During the Qajar era, prominent families resided in Shiraz, each assigned by the ruling government to oversee specific districts. One of these was the Mushir family, after whom several streets are still named.

The Mushir family lived in the Sang Siah neighborhood, where Abolhassan Khan Mushir built several structures. The Mushir Mosque is the most famous surviving building from this family.

The complex also included a Hosseinieh (Shia congregation hall). After Abolhassan Khan Mushir’s death, his properties were divided among his children. The Hosseinieh passed to one daughter, Sultan Hajieh, who was married to the son of Mirza Hadi from the Modarres family. Sultan Hajieh endowed her inheritance, and with the support of Karamatollah Mushiri, funded by her endowment, the building's use was changed in 1927 (1306 in the Iranian calendar) to become a high school named Soltani.

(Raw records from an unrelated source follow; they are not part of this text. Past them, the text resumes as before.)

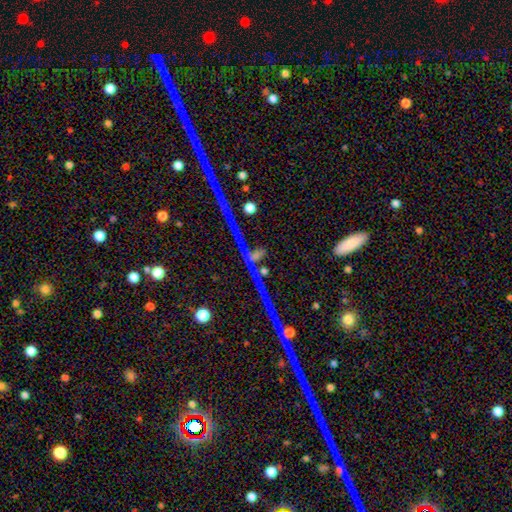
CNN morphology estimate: Overall: star or artifact (48%; featured or disk 29%).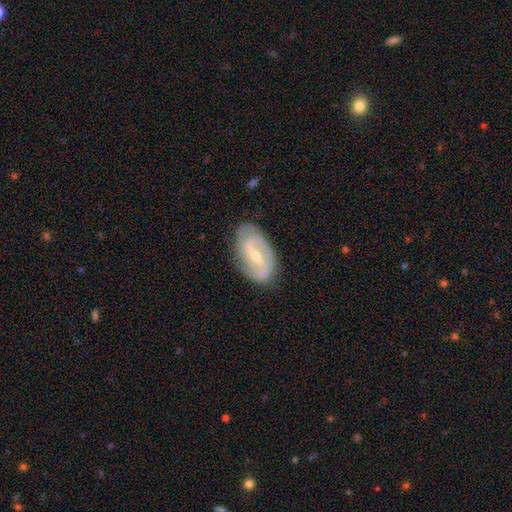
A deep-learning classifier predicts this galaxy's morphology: type=featured or disk (82%); edge-on=no (95%); bar=strong (46%); spiral arms=yes (89%); winding=medium (42%); arm count=2 (72%); bulge=small (60%); merging=none (76%).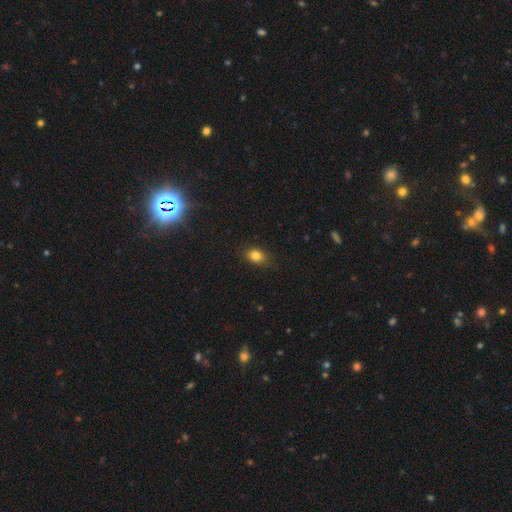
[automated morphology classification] Smooth or featured?
  - smooth: 82% *
  - star or artifact: 12%
  - featured or disk: 7%
How rounded?
  - in between: 67% *
  - round: 31%
  - cigar-shaped: 2%
Merging?
  - none: 80% *
  - minor disturbance: 15%
  - major disturbance: 3%
  - merger: 1%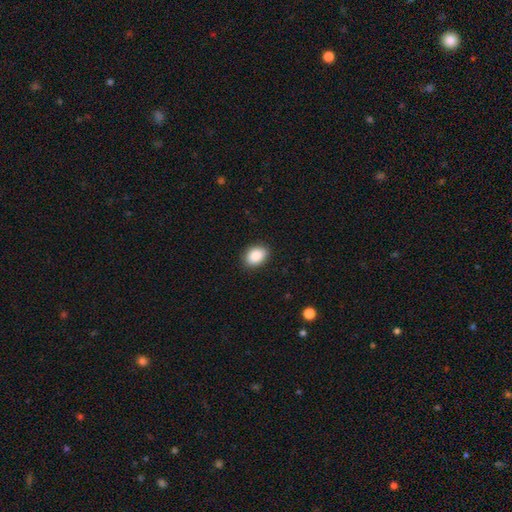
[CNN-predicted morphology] The model was most divided on "how rounded": in between: 81%, round: 18%, cigar-shaped: 1%. More confident: smooth or featured — smooth (89%); merging — none (88%).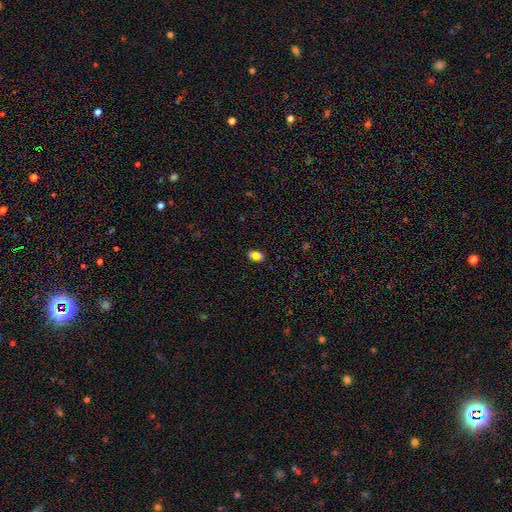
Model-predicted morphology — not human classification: Overall: smooth (63%). How rounded: round (57%; in between 41%). Merging: merger (54%; none 34%).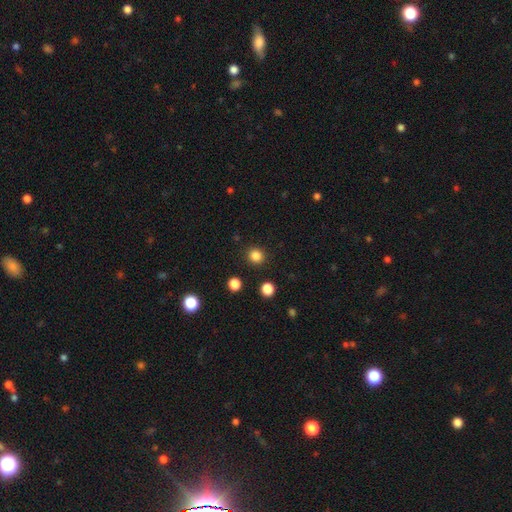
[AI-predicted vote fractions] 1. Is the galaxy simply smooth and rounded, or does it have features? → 84% smooth, 13% star or artifact, 3% featured or disk.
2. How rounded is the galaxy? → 92% round, 7% in between, 1% cigar-shaped.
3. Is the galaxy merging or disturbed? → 91% none, 5% minor disturbance, 2% major disturbance, 2% merger.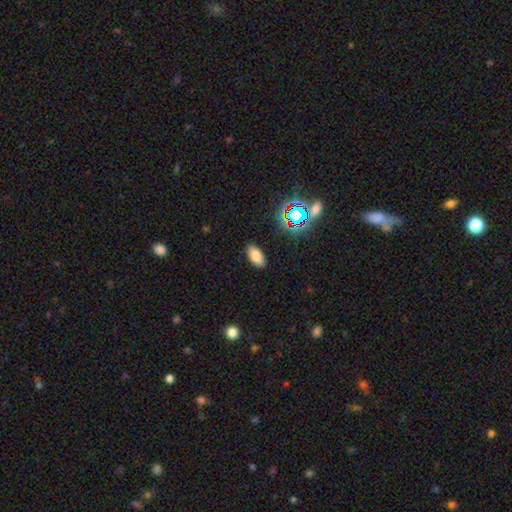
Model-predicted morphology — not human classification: Smooth or featured?
  - smooth: 77% *
  - star or artifact: 15%
  - featured or disk: 8%
How rounded?
  - in between: 92% *
  - cigar-shaped: 5%
  - round: 4%
Merging?
  - none: 88% *
  - minor disturbance: 8%
  - major disturbance: 2%
  - merger: 1%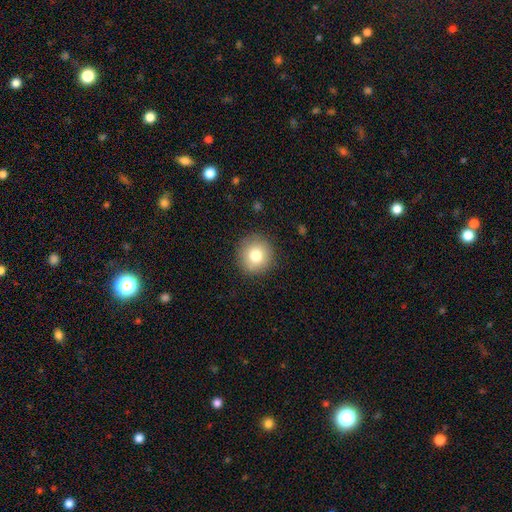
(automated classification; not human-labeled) Smooth or featured? smooth (79%)
How rounded? round (93%)
Merging? none (89%)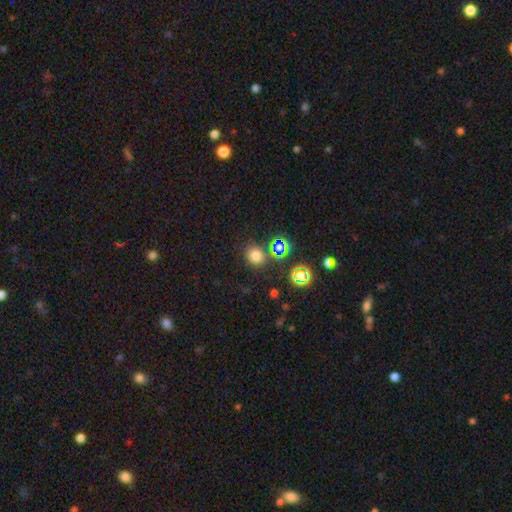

== Fate of the Old Building ==
The old building, now almost ruined, is under the care of the Cultural Heritage Organization, responsible for its maintenance and restoration. However, as of 2021, no restoration efforts have been undertaken.

== Fate of the New Building ==
In 2012 (1391 Iranian calendar), the second building of this high school, located on Doul Anvar Street, West Mushir Alley 7, was demolished, and a new building was constructed, with the large courtyard divided.